Le texte de Bakhtine que cite Coupland et dont la traduction américaine date de 1981 est celui qu’on trouve en français dans Mikhaïl Bakhtine, Esthétique et théorie du roman (Paris, Gallimard, 1978) sous le titre «Du discours romanesque». Spéc. p. 111:

«A cette stratification du langage en genres s’en mêle de surcroît une autre, tantôt coïncidant avec lui, tantôt s’en écartant, la stratification professionnelle du langage (au sens large): langage de l’avocat, du médecin, du commerçant, de l’homme politique, de l’instituteur, etc. [= sociolectes, on trouve plus loin «dialectes socio-professionnels»]. Ces langages ne se différencient pas, naturellement, par leur seul vocabulaire [= terminologies] ; ils impliquent des formes précises d’orientation intentionnelle, des formes d’interprétation et d’appréciation concrètes [= styles ou répertoires]

(112) «Ainsi, à tout moment de son existence historique, le langage est complètement plurilingue [hétéroglotte]: c’est la coexistence incarnée des contradictions socio-idéologiques entre présent et passé, entre différentes époques du passé, différents groupes socio-idéologiques du présent, entre courants, écoles, cercles, etc.

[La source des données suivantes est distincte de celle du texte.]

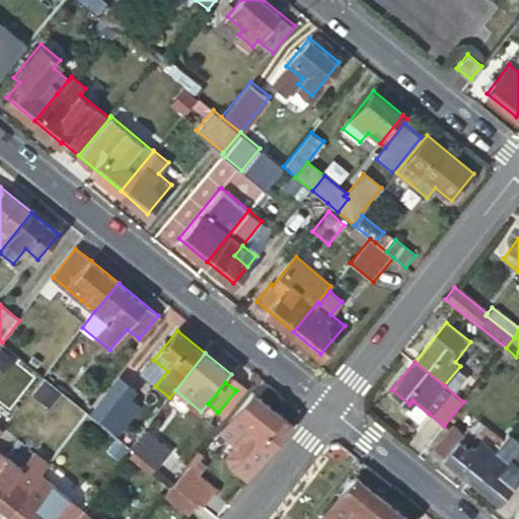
[(294,425),(253,393),(222,434),(238,447),(230,458),(232,466),(249,480),(294,425)]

Ces ‘parlers’ [sociolectes, répertoires] du plurilinguisme [hétéroglossie] s’entrecroisent de multiples façons, formant des ‘parlers’ neufs, socialement typiques [= variation stylistique]. »

(Commentaire de Coupland, p. 196:) «Individual stylistic /stai'listik/ configurations are seen as necessarily espousing ideologies and sociocultural positions that have implications for the identities of their proponents. For Bakhtin, styles are conflict-oriented in the ways that social discourses are for critical linguists. ‘Heteroglossia’ is the struggle—of people through language—to maintain, assume, or subvert positions and control. Developing this view, however, Bakhtin claims that styles are never internally uniform, since ‘the word in language is half someone’s else’ [Esth. et théor. du roman, p. 114: «Le mot du langage est un mot semi-étranger»; Esthétique de la création verbale, Paris, Gallimard, 1984, p. 331: «Le mot est interindividuel »].»

Soulignant que la perspective de Bakhtine reste centrée sur les textes (still text-focused), Coupland va transplanter Bakhtine en ethnographie et l’intégrer à une sociolinguistique variationniste, définissant le style comme expression concertée d’une personnalité (style as persona management).

(197) “Style, and in particular dialect style, can therefore be construed as a special case of the presentation of self, within particular relational contexts—articulating relational goals and identity goals.”

Dans cette perspective qui place la subjectivité sur le devant de la scène langagière, l'alternance codique est le phénomène central.

(200) The theoretical question… is where to locate a distinction between ‘responsive’ and ‘initiative’ style-shifting , and the similar distinction between ‘situational’ and ‘metaphorical’ code-switching (Blom & Gumperz 1972). The distinctions are useful in that they draw attention to degrees of predictibility within patterns of stylistic variation, since ‘responsive’ and ‘situational’ shifts are those in which output styles are likely to be adjudged ‘appropriate’ or unmarked according to community norms. However, we lose the value of a human motivational perspective if we explain these shifts as the use of styles which are (mysteriously) ‘conditioned by the situation.’ From a self-identity perspective, shifts that are ‘appropriate’ are nevertheless creative in the sense that speakers opt to operate communicatively within normative bounds. All dialect style usage is, to that extent, metaphorical and creative, but we sometimes opt to invoke personas whose metaphorical associations are predictable and so ‘appropriate’ to particular social circumstances.